Jack closed his eyes, thinking of how painful and mixed up it all got.
“He's so . . .” Aida's eyes grew misty. “He's so the opposite of Stevie in that way—and yet exactly like her.”
“What do you mean?”
“As I've told you, Stevie's parents had an idyllic marriage. One of the truly rare ones. My brother was a poet, calm and gentle and insightful. My sister-in-law was an artist and art historian. . . . They were, to use that terribly overused expression, ‘soul mates.' They are Stevie's model. She has such a strong belief in love, and she wants to have what her parents had.”
“Maybe it doesn't exist,” Jack said, surprised by the bitterness in his heart.
“Oh, I know it does,” Aida said.
“Because of you and Van?”
She nodded. “It wasn't the first go-round for either of us. Mistakes get made, and people get hurt. That's tragic—lives are affected. But love is there—it's real. You find it, or it finds you . . . that's all it takes.”
“That's why you want to preserve this place, isn't it?” Jack asked. “Because you loved Van here?”
Aida nodded. “I did, and do,” she said. “I can never thank you enough for helping me this way. I've called my lawyer, and he is going to set up a land trust. I have a major show scheduled for October, and I plan to use all the proceeds to fund the trust. This will be ‘the Van Von Lichen Nature and Art Center.' The Black Hall art types will love it. Van was a great supporter of the arts, and he had many a wild party with the Connecticut Impressionists here.”
“That's not what you paint, though, is it?
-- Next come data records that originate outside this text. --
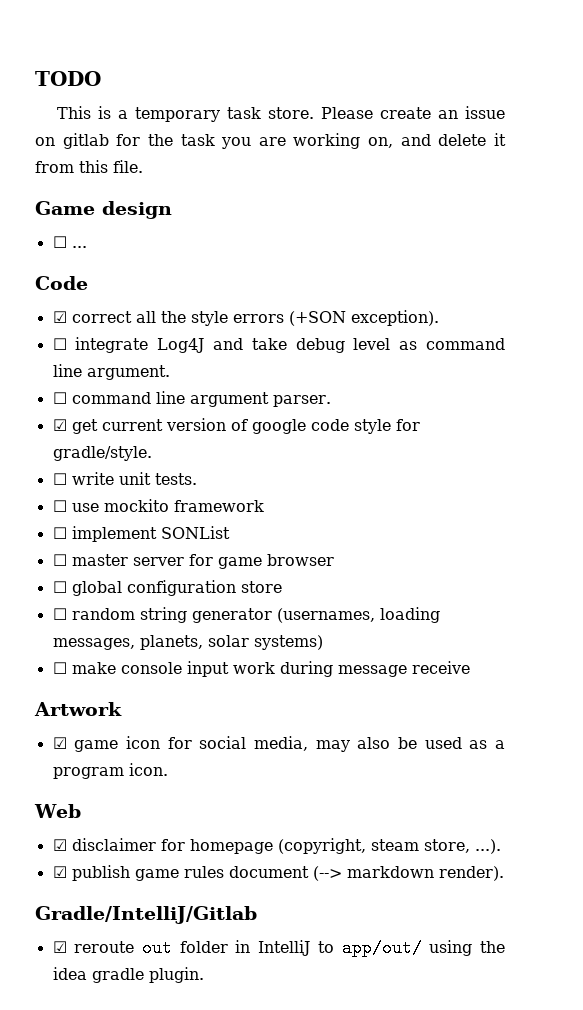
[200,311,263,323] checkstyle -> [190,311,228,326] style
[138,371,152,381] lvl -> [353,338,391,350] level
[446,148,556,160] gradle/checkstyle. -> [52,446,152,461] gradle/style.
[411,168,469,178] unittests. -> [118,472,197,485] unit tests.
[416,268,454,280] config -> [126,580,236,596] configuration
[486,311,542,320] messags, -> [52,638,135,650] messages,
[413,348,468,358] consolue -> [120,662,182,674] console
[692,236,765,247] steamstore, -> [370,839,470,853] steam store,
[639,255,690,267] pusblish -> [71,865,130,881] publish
Impressionism?” Jack asked, embarrassed not to know enough about art to be sure of the difference.
“Please!” she said. “Darling, I'm in love with the new. Although it's been rather a few decades since Abstract Expressionism was considered new. . . . anyway . . .”
“Thanks, Aida,” he said. “As soon as I get my notes together, I'll send you what I have. Before I leave for Scotland.”
“Stevie m
entioned that you're moving there. I must say. . . . I feel sad about it.”
“Oh, I'll stay involved with your project, even from there. Your lawyer can call me, to discuss the plans, or talk over ideas . . .”
“Jack, that's not why I feel sad. It has nothing to do with my castle, or the hillside.”
“Then what?”
Aida was silent. She sipped her tea, staring at Jack over the rim of her mug with eloquent dark-rimmed eyes. He felt as if she could see right into his heart.
“I don't know you very well,” she said, “and yet I feel I do. Stevie has told me a bit. . . . It's a feeling that I have. Simply, that . . .”
“What? Please tell me.”
“I think my niece will be very sorry if you go. You and Nell. I know Nell will be. And . . . I think you will be, too.”
Jack wanted to tell her she had no idea. He cleared his throat. “There's the matter of the contracts I signed.”
“The marvelous thing about contracts,” she said, “is that there's always a way out. It might cost you more in money, but it will save you in the things that matter.”
“What would they be?”
“Oh, come now, Mr. Kilvert,” Aida said, her solemn eyes twinkling. “You wouldn't be here, walking these acres and saving my castle, if you didn't know exactly what they are.”
Jack drank his tea and thought of Stevie's story about the magical castle and the wise aunt. He didn't reply to Aida's question, because he didn't want to hear himself say that he did know; he knew all too well.
Chapter 21
MADELEINE SAT IN HER CAR, PARKED at Emerson's Market, just outside the train trestle that was the gateway to Hubbard's Point. She felt nervous but determined. While she sat there, two trains went by: one toward New York, one toward Boston. When she and her brother were young, they used to count the train cars.
After quite a while, she saw what she was looking for: Jack's station wagon came down the Shore Road and drove under the bridge, into Hubbard's Point. Madeleine had scouted it out two days earlier, on a dry run. She had driven down from Providence, cruised the cottages around the tennis courts, where Stevie had said he was staying, hoping to run into her brother. But when she'd seen him and Nell climb into their car and drive away, she'd lost her nerve and driven back home.